# What I have been working on lately part II



## greenleecustomcalls (Feb 8, 2017)

Here is the rest, Turkey Tube Calls, out of Walnut, Ash, Hackberry, and Mesquite, Some new Wood Duck Calls, made from Red heart and Holley, walnut and Antler, Osage Orange and Antler, Spalted Elm and African Blackwood. Another Turkey Trumpets (Mesquite/ Antler/ African Blackwood), a new type turkey or coyote drag,(Oak and para cord) . Turkey Pot Call Strikers, made from Ash, Hickory, Pecan, Persimmon, Eastern Red cedar, Paduk, Ipe, Osage Orange, and Mesquite. Think that is all, but there was so many to take pics of I might have missed something, but you get the general ideal, have individual pics of all if interested. The finishes are CA Glossy, Teak Oil (Tube Calls) and Tru Oil


I have also been working on pot calls but haven't completed the finish and such on them as of yet. Hopefully will get it done before this weekend

Reactions: Like 7 | Way Cool 1


----------



## Nature Man (Feb 8, 2017)

Looks like you've got the full orchestra of calls there! Very nice work. Chuck

Reactions: Thank You! 1


----------



## Jim Beam (Feb 8, 2017)

I don't know what any of those things do, but you sure did a sweet job making them!

Reactions: Thank You! 1


----------



## greenleecustomcalls (Feb 8, 2017)

Thanks Jim they are all for hunting in one way or the other, Some are for turkeys others are for Predator (coyote mainly) Also there are some drags there to get them out of the woods


----------



## Blueglass (Feb 9, 2017)

I really like the texturing.

Reactions: Thank You! 1 | Agree 1


----------



## Tony (Feb 9, 2017)

Beautiful calls, you really run the gambit! Tony


----------



## Wildthings (Feb 9, 2017)

greenleecustomcalls said:


> Also there are some drags there to get them out of the woods



Aha! I was trying to figure out why that cord was in that 5th picture that way!!


----------



## greenleecustomcalls (Feb 9, 2017)

Barry, that is an old style game drag, one like my grandfather use to have. I just recreated it with 550 cord. The cord actually stows up in the handle so its pack easily. But they are made to drag your animal out of the woods. Works great for stinky coyotes


----------



## Ray D (Feb 9, 2017)

Great calls. I really like your stippling work.

Reactions: Thank You! 1


----------



## greenleecustomcalls (Feb 9, 2017)

Ty Ray, I been doing it awhile on calls think it adds a custom look. just hard to do it to a nice piece of figured wood, so I usually use it for plain type wood. Also, if you are going to do a CA finish its not option, but for tru oil finish or teak oil works great

Reactions: Like 1


----------



## Ray D (Feb 9, 2017)

greenleecustomcalls said:


> Ty Ray, I been doing it awhile on calls think it adds a custom look. just hard to do it to a nice piece of figured wood, so I usually use it for plain type wood. Also, if you are going to do a CA finish its not option, but for tru oil finish or teak oil works great


I agree, definitely gives them a custom look. Are you using a diamond bit? I have messed around with the technique but definitely need more practice.


----------



## greenleecustomcalls (Feb 9, 2017)

I just use some regular bur end bits, and some old dental bits my father gave me.


----------

Lens distortion estimation data:
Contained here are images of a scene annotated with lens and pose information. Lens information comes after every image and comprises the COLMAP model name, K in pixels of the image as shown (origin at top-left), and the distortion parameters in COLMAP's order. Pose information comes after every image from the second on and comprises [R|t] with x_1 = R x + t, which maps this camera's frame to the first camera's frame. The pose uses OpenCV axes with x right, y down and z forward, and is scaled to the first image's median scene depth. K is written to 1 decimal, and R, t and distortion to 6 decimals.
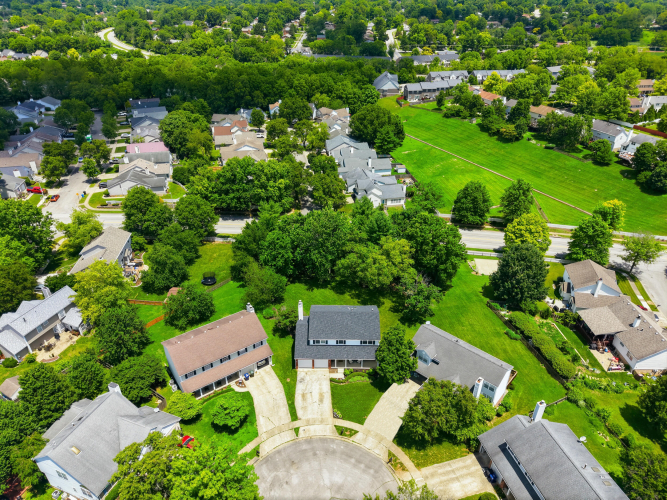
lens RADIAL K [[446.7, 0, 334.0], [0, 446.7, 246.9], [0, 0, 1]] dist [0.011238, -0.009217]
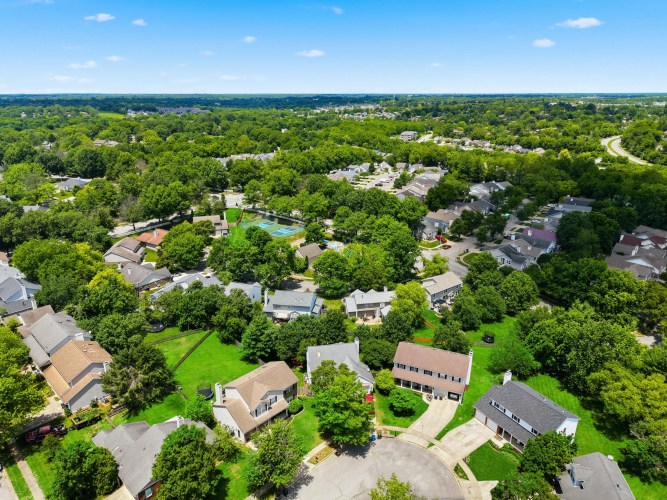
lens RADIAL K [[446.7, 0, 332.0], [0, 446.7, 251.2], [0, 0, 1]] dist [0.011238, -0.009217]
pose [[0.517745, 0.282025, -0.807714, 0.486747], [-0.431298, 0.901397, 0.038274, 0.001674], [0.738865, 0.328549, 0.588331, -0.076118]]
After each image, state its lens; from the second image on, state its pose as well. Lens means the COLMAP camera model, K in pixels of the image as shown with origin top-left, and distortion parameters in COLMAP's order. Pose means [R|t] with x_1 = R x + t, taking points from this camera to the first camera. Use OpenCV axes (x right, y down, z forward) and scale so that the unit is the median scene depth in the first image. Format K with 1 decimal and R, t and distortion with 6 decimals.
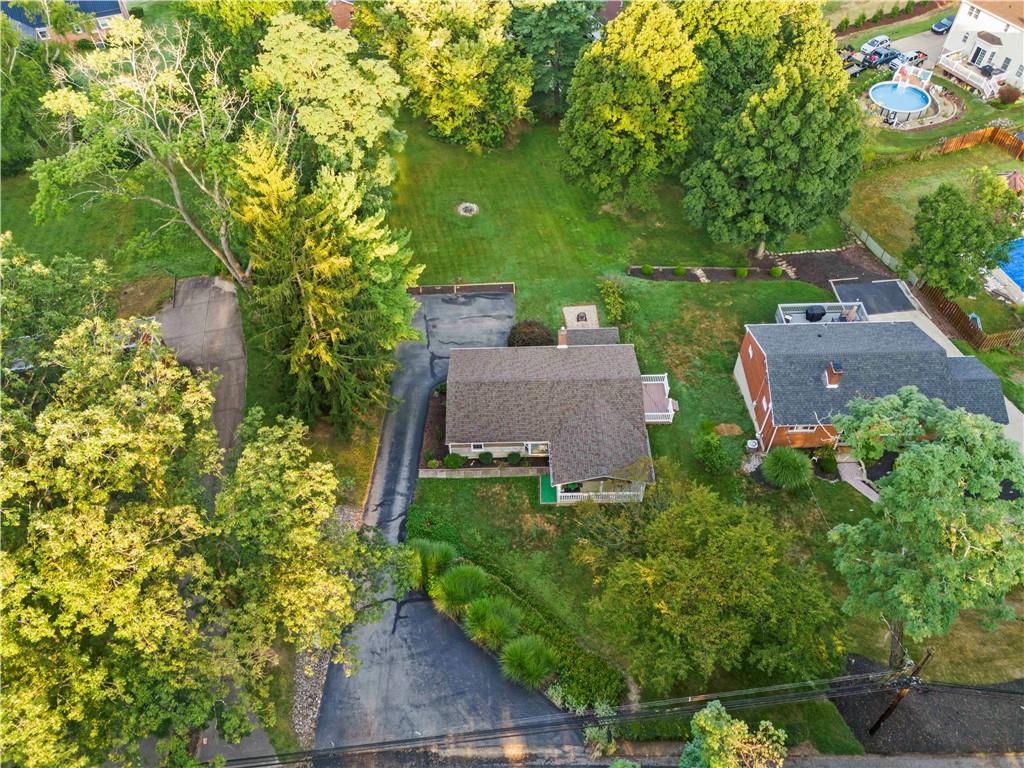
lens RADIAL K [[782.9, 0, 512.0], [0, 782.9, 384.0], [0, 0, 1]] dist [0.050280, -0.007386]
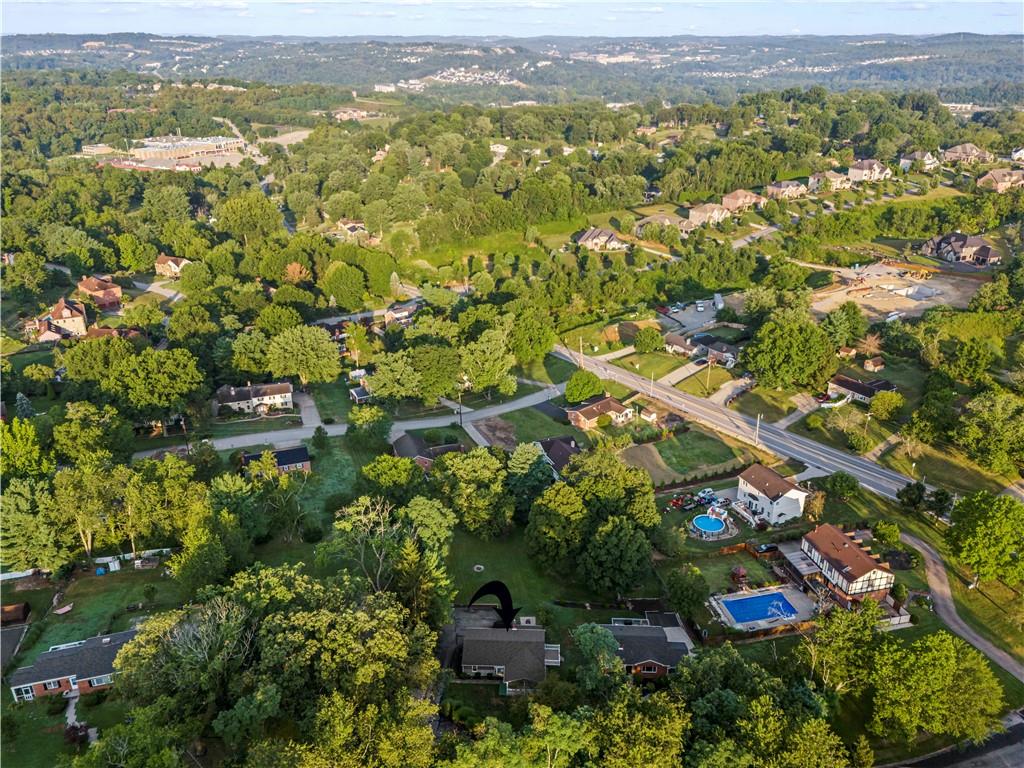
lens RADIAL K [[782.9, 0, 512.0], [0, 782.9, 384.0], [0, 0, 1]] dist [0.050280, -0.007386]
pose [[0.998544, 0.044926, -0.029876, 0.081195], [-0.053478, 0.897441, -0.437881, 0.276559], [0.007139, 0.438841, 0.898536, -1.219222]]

→ **Problem details**
Reproduce the passage of the hunting-call thread starting with "Looks like you've" and going on through "job making them!". The entries come from a separate source.

→ **Answer for the task**
Looks like you've got the full orchestra of calls there! Very nice work. Chuck

Reactions: Thank You! 1


----------



## Jim Beam (Feb 8, 2017)

I don't know what any of those things do, but you sure did a sweet job making them!